Other themes included the promise of taking a rare disease approach and bringing successful strategies from cancer to nervous system disorders, using genetics to subtype disease and developing more focused therapies, as has become common in cancer. Pharmaceutical representatives emphasized it’s better to move therapy forward that really works, even if the target population is small, than to target a common disease with a big market, but fail at generating an effective new therapy.

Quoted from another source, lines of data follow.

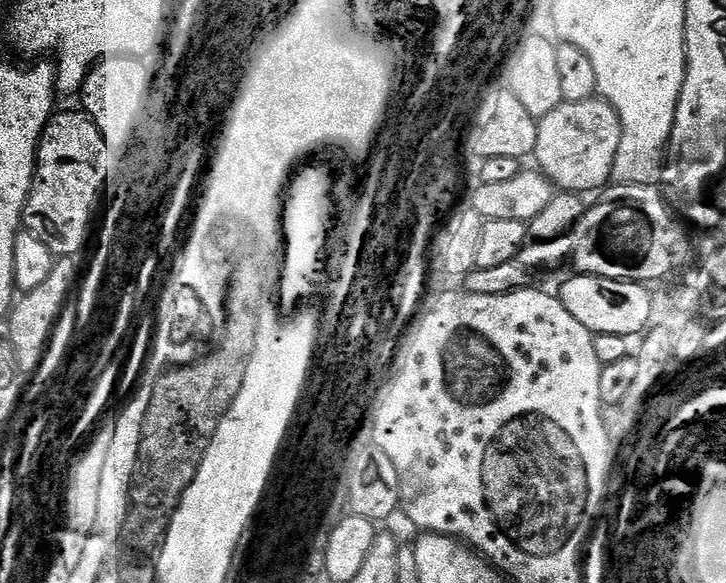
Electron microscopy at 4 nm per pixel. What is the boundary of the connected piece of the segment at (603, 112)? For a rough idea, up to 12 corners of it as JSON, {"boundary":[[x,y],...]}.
{"boundary":[[599,98],[539,117],[535,167],[560,192],[613,179],[620,119]]}

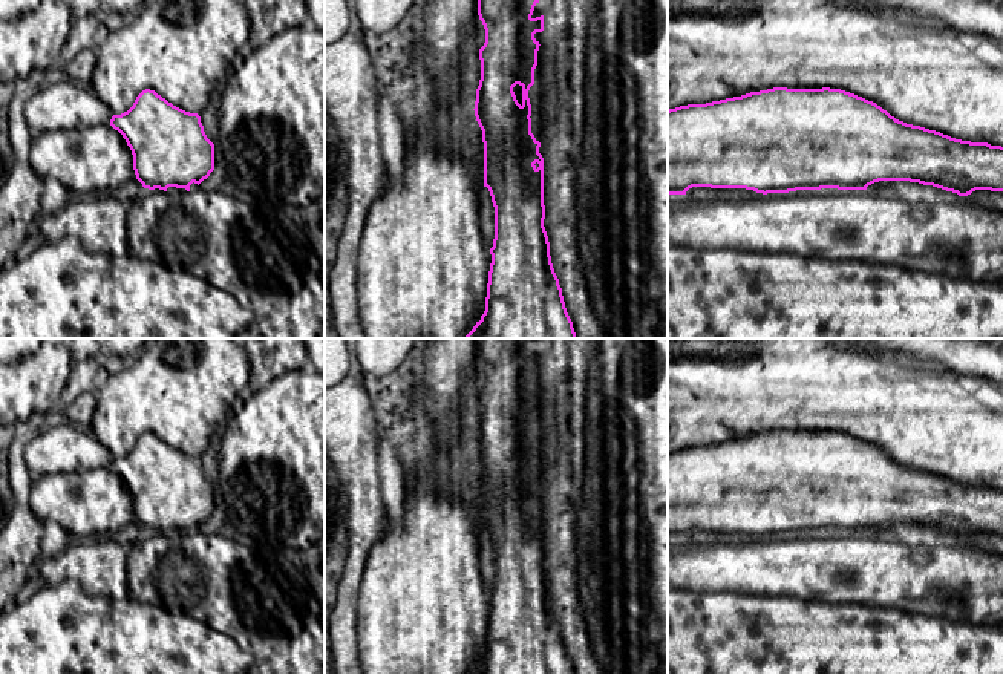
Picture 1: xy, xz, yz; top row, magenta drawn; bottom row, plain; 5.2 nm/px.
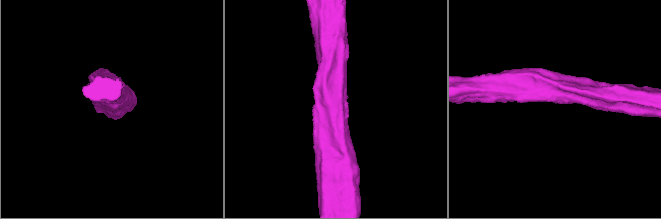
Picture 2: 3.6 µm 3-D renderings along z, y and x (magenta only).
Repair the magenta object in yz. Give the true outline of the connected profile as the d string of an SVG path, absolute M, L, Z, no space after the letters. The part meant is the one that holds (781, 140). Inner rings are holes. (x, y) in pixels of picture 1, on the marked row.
M773 87L668 110L668 195L686 195L692 187L746 188L763 195L821 188L867 190L879 181L919 182L959 196L975 190L1003 191L1003 147L962 141L907 124L873 101L830 87Z

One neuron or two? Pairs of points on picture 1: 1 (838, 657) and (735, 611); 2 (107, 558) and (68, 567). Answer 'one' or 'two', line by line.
1: one
2: one

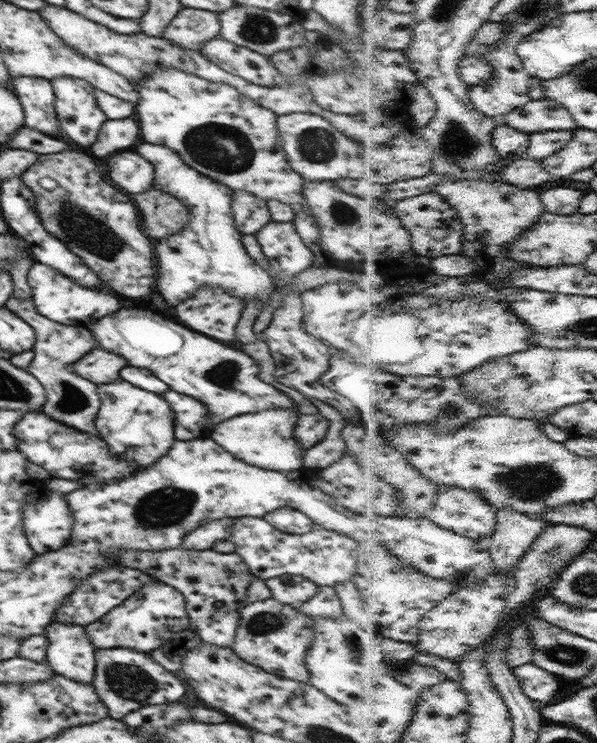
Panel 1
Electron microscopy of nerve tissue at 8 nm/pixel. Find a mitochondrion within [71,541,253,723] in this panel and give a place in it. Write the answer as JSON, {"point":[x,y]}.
{"point":[131,682]}

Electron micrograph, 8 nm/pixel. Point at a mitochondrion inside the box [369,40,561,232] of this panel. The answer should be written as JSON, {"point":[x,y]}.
{"point":[457,144]}

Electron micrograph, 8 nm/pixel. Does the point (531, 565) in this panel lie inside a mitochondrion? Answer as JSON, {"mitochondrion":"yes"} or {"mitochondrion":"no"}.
{"mitochondrion":"no"}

Others mentioned the recent success of antisense therapy for spinal muscular atrophy, which should whet investor and industry appetites for applying that approach to other single-gene diseases.

Furthermore, the high cost of drugs was a frequent topic, and these more targeted therapies are proving expensive. It’s difficult to square the productive strategy of targeting individual genes with the practical challenge of making drugs affordable. Panelists mentioned the need to address the following questions: Who will pay, and how much will they bear early in the development process? Why invest in developing the therapy if no one will cover the cost?

Drug cost was a broader theme, too. Alexis Borisy, a Boston-based investor and company founder, announced a new venture, EQRx, that has already attracted $200 million in investment. He claims that the startup will develop drugs in a more efficient way, and sell them to hospitals and insurers for less. EQRx is aiming to have its first drug in five years, and 10 drugs in a decade. Without details, it’s hard to understand how their strategy will be any different than existing drug development approaches. But it can’t hurt for firms to be addressing the question of drug costs as a marquis component of their branding.

I used JPM as an opportunity to meet with startups, pharmaceutical companies, academic program leaders, and investors who have an interest in partnering with academic researchers to look for opportunities. While we are at the formative stages of developing our programs, the event was a great opportunity to help put Carney on the map as a place interested in getting our discoveries out of the journals and into ventures where they can better society.

What’s the opportunity for Carney? Brain health remains a huge frontier despite challenges, and everyone has their eye on things that could actually make a difference. Brain health bridges traditional therapeutics, devices, diagnostics, artificial intelligence, consumer health technology, and there is plenty of investment in brain and nervous system disorders—unprecedented investment, according to Harry Tracy of NI Research. Good ideas coming out of academia have huge opportunities and avenues for moving towards impact.

R. John Davenport, Ph.D., is managing director of the Robert J. and Nancy D. Carney Institute for Brain Science.